> Records drawn from a dataset:
-- Opening Marker --

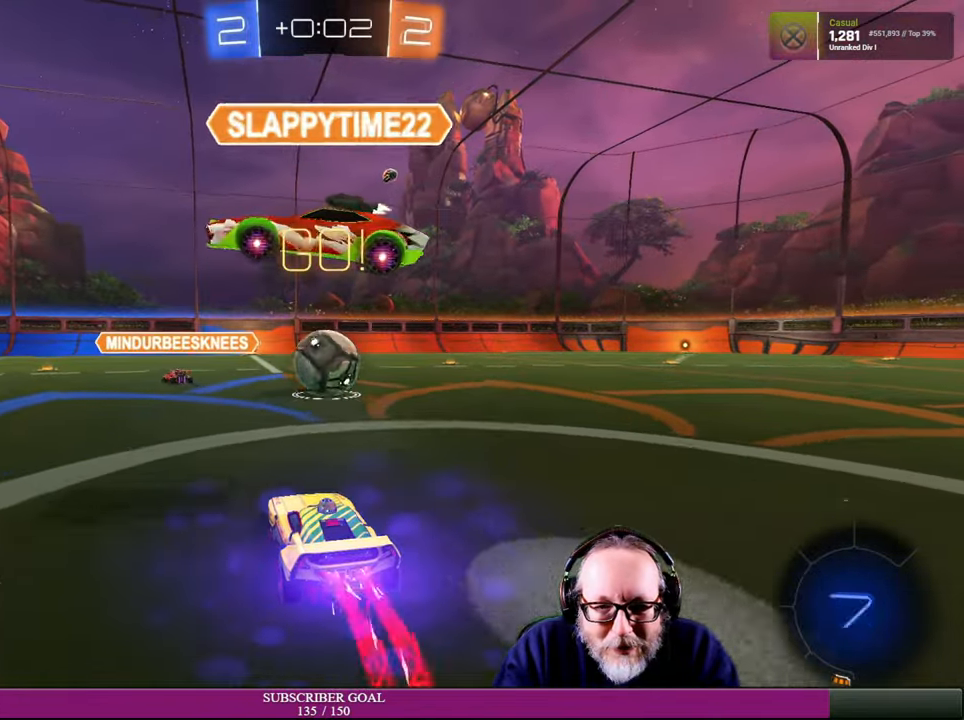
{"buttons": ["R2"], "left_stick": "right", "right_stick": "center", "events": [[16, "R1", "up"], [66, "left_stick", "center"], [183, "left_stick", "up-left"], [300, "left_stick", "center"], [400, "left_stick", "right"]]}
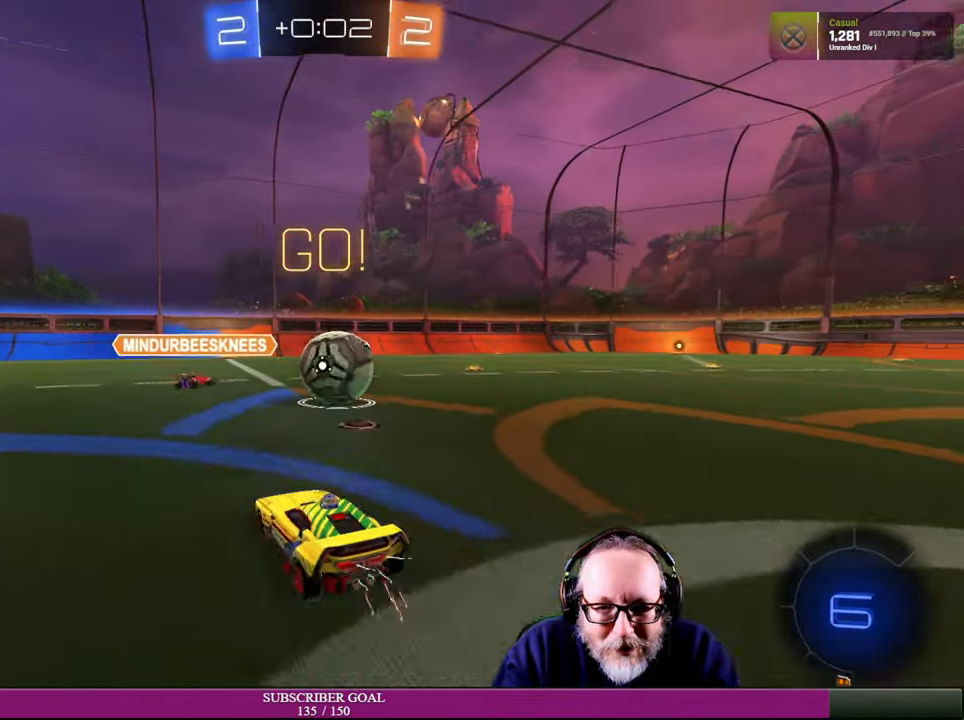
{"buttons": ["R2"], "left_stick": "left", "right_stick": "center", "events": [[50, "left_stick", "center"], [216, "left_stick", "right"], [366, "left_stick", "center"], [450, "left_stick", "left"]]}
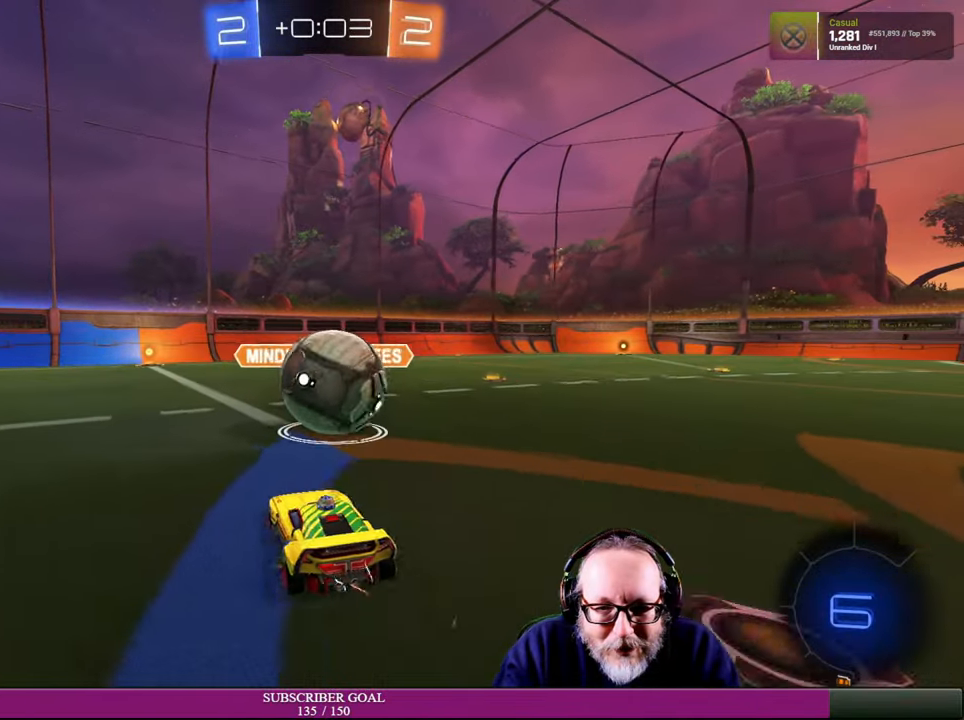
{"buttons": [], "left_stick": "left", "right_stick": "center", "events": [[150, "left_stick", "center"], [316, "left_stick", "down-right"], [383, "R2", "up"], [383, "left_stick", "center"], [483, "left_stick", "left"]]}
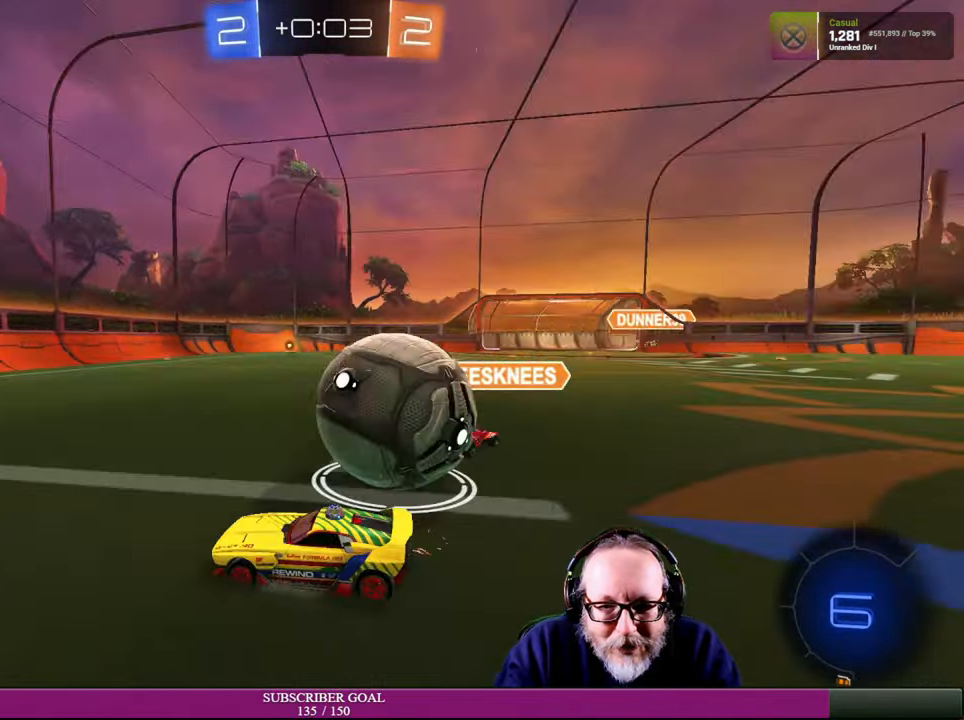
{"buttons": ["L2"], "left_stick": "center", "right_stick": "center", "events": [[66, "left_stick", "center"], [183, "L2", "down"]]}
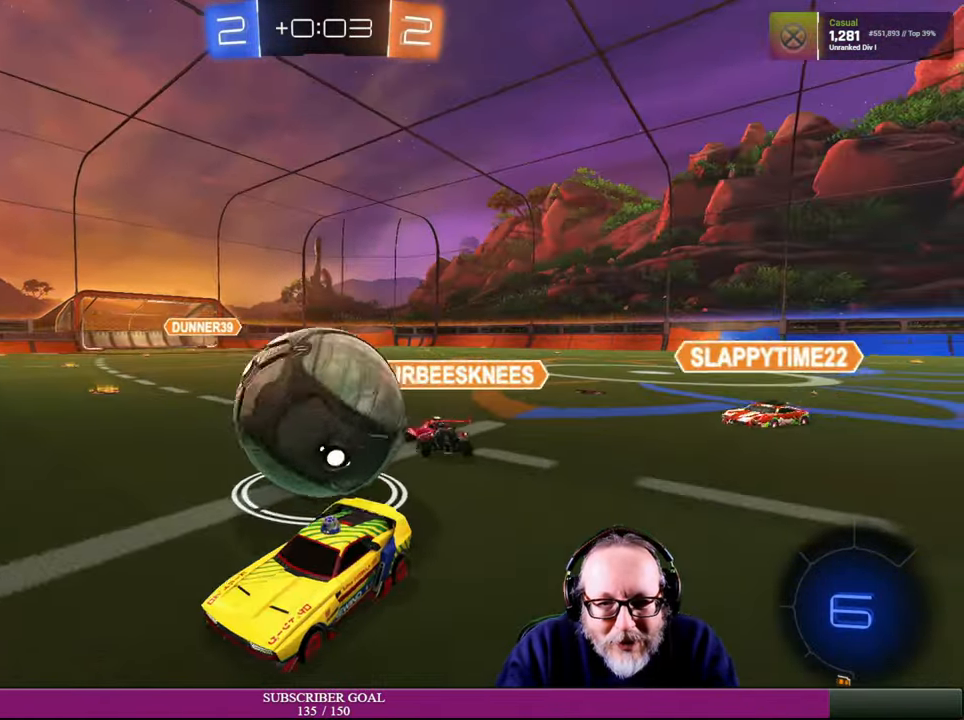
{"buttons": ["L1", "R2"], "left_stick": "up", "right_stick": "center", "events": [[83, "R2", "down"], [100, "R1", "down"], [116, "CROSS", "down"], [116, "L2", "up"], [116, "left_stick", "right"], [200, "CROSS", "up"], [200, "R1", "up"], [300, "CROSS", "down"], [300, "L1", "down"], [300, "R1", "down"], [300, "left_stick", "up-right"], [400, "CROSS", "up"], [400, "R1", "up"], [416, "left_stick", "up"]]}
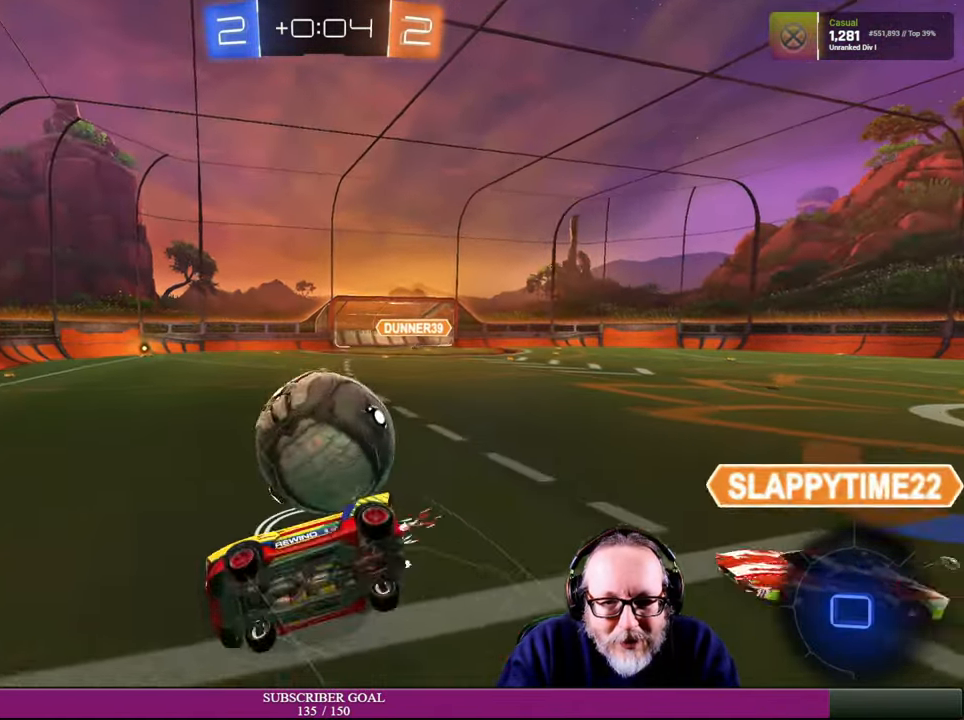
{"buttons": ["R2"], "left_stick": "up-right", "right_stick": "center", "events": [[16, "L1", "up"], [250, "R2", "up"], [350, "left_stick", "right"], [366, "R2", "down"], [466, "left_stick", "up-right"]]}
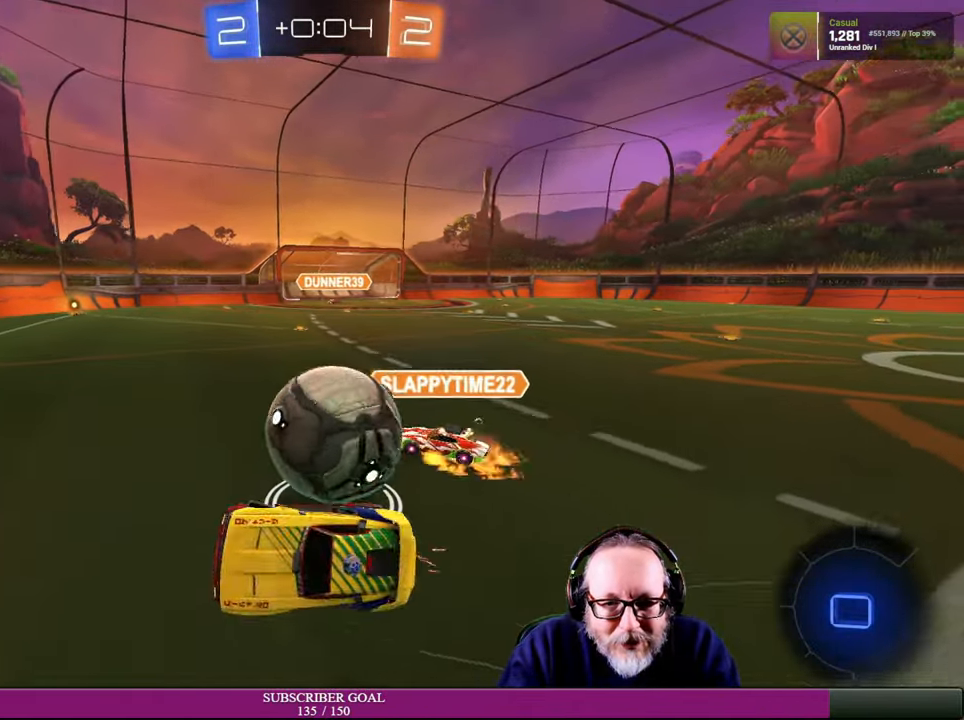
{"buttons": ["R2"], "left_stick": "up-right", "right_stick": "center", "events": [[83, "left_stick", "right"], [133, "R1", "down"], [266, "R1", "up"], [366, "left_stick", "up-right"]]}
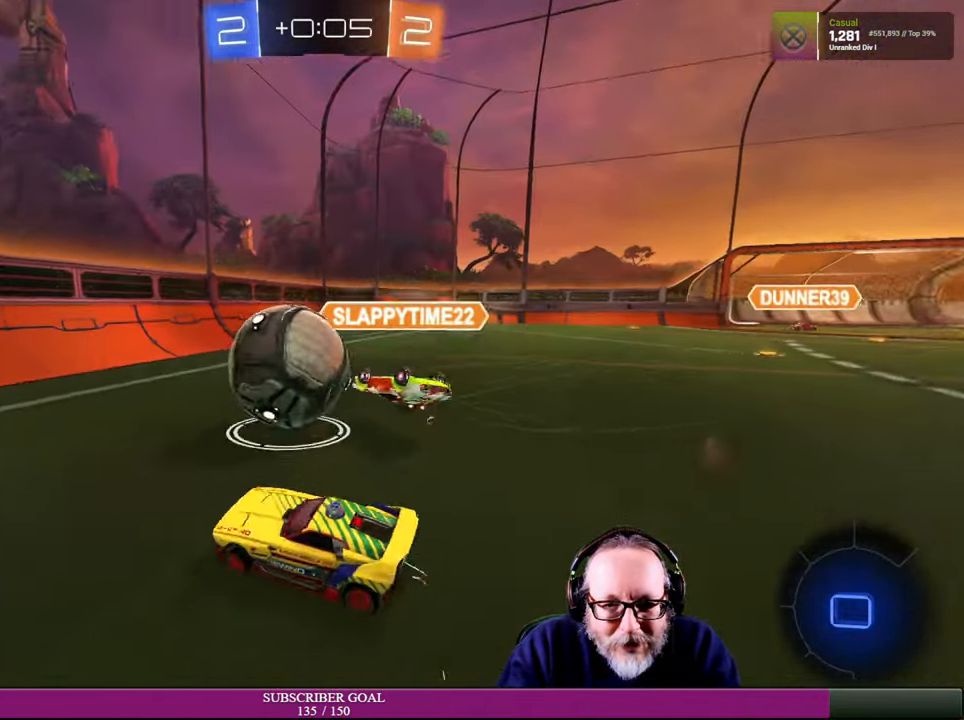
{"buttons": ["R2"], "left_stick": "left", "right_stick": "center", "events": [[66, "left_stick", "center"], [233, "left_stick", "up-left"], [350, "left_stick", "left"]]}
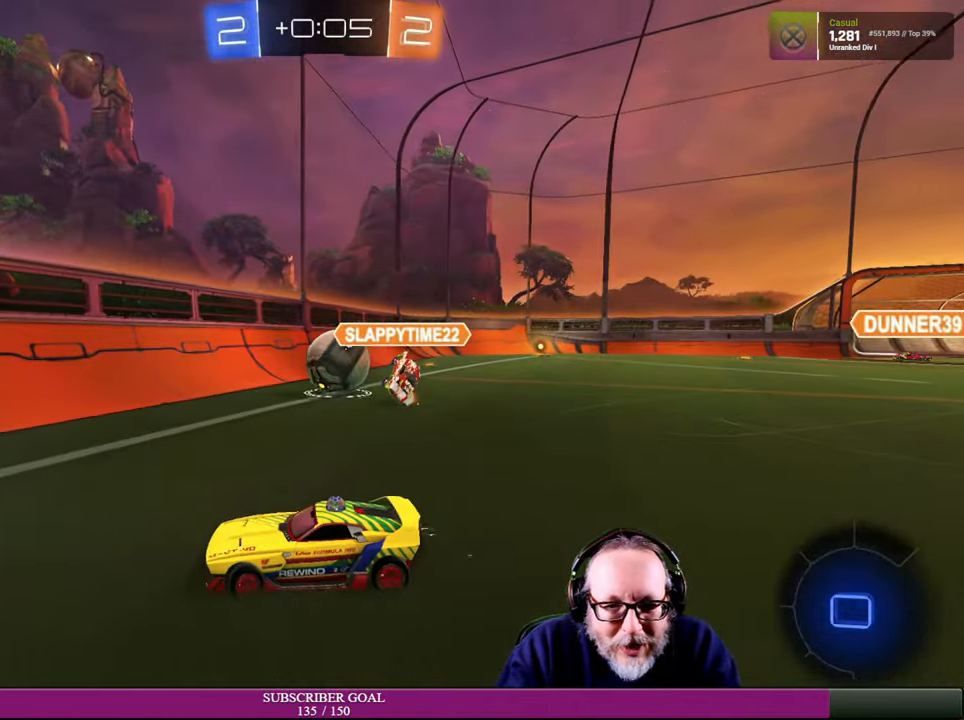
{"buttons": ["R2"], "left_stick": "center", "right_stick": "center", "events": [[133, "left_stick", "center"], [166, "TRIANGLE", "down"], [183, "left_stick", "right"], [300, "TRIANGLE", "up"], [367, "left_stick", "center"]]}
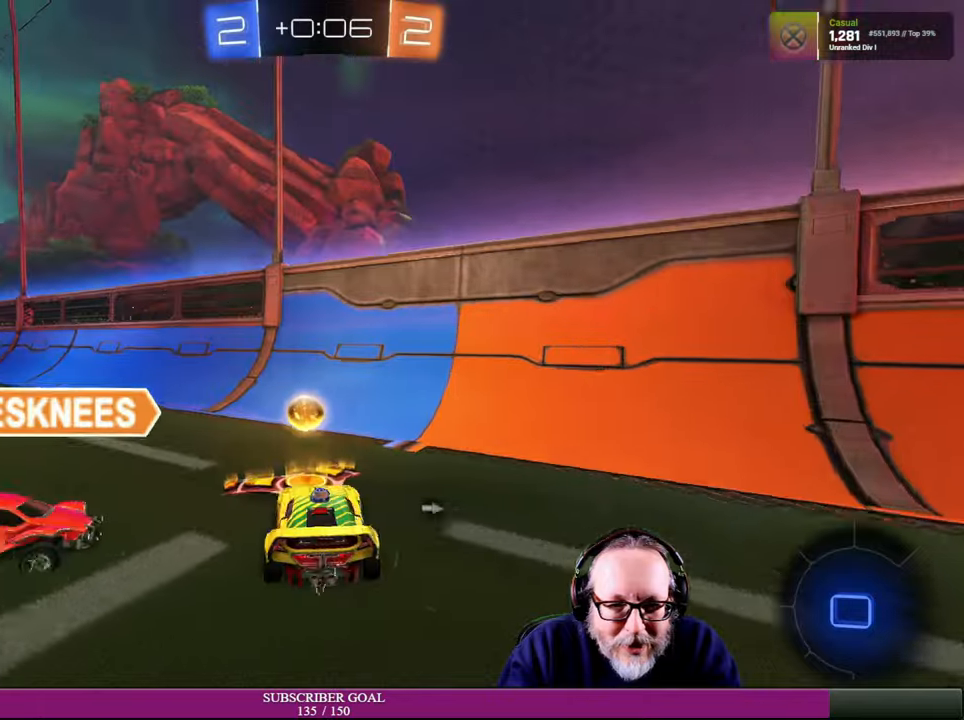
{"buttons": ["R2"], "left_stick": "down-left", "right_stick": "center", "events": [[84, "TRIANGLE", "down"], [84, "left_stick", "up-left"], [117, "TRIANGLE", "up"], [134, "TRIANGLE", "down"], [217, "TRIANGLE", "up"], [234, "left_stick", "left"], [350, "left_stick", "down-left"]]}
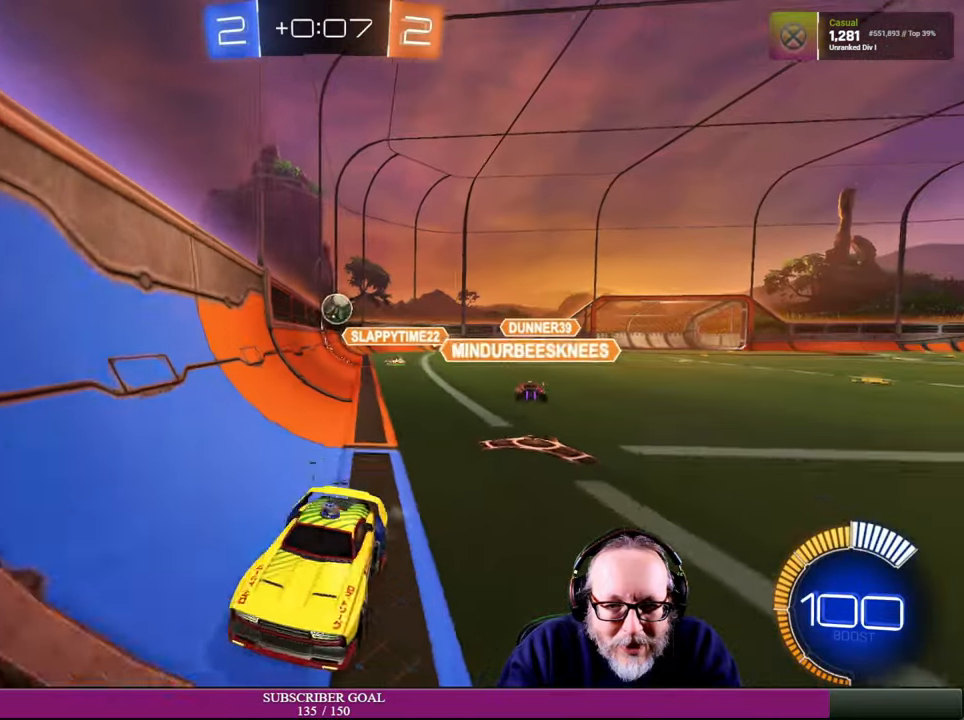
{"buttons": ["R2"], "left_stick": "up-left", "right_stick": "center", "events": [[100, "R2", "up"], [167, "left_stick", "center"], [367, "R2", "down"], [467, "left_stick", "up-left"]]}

-- Closing Marker --

Set every entry down again word for word, but not the pictures.

{"buttons": ["R2"], "left_stick": "right", "right_stick": "center", "events": [[16, "R1", "up"], [66, "left_stick", "center"], [183, "left_stick", "up-left"], [300, "left_stick", "center"], [400, "left_stick", "right"]]}
{"buttons": ["R2"], "left_stick": "left", "right_stick": "center", "events": [[50, "left_stick", "center"], [216, "left_stick", "right"], [366, "left_stick", "center"], [450, "left_stick", "left"]]}
{"buttons": [], "left_stick": "left", "right_stick": "center", "events": [[150, "left_stick", "center"], [316, "left_stick", "down-right"], [383, "R2", "up"], [383, "left_stick", "center"], [483, "left_stick", "left"]]}
{"buttons": ["L2"], "left_stick": "center", "right_stick": "center", "events": [[66, "left_stick", "center"], [183, "L2", "down"]]}
{"buttons": ["L1", "R2"], "left_stick": "up", "right_stick": "center", "events": [[83, "R2", "down"], [100, "R1", "down"], [116, "CROSS", "down"], [116, "L2", "up"], [116, "left_stick", "right"], [200, "CROSS", "up"], [200, "R1", "up"], [300, "CROSS", "down"], [300, "L1", "down"], [300, "R1", "down"], [300, "left_stick", "up-right"], [400, "CROSS", "up"], [400, "R1", "up"], [416, "left_stick", "up"]]}
{"buttons": ["R2"], "left_stick": "up-right", "right_stick": "center", "events": [[16, "L1", "up"], [250, "R2", "up"], [350, "left_stick", "right"], [366, "R2", "down"], [466, "left_stick", "up-right"]]}
{"buttons": ["R2"], "left_stick": "up-right", "right_stick": "center", "events": [[83, "left_stick", "right"], [133, "R1", "down"], [266, "R1", "up"], [366, "left_stick", "up-right"]]}
{"buttons": ["R2"], "left_stick": "left", "right_stick": "center", "events": [[66, "left_stick", "center"], [233, "left_stick", "up-left"], [350, "left_stick", "left"]]}
{"buttons": ["R2"], "left_stick": "center", "right_stick": "center", "events": [[133, "left_stick", "center"], [166, "TRIANGLE", "down"], [183, "left_stick", "right"], [300, "TRIANGLE", "up"], [367, "left_stick", "center"]]}
{"buttons": ["R2"], "left_stick": "down-left", "right_stick": "center", "events": [[84, "TRIANGLE", "down"], [84, "left_stick", "up-left"], [117, "TRIANGLE", "up"], [134, "TRIANGLE", "down"], [217, "TRIANGLE", "up"], [234, "left_stick", "left"], [350, "left_stick", "down-left"]]}
{"buttons": ["R2"], "left_stick": "up-left", "right_stick": "center", "events": [[100, "R2", "up"], [167, "left_stick", "center"], [367, "R2", "down"], [467, "left_stick", "up-left"]]}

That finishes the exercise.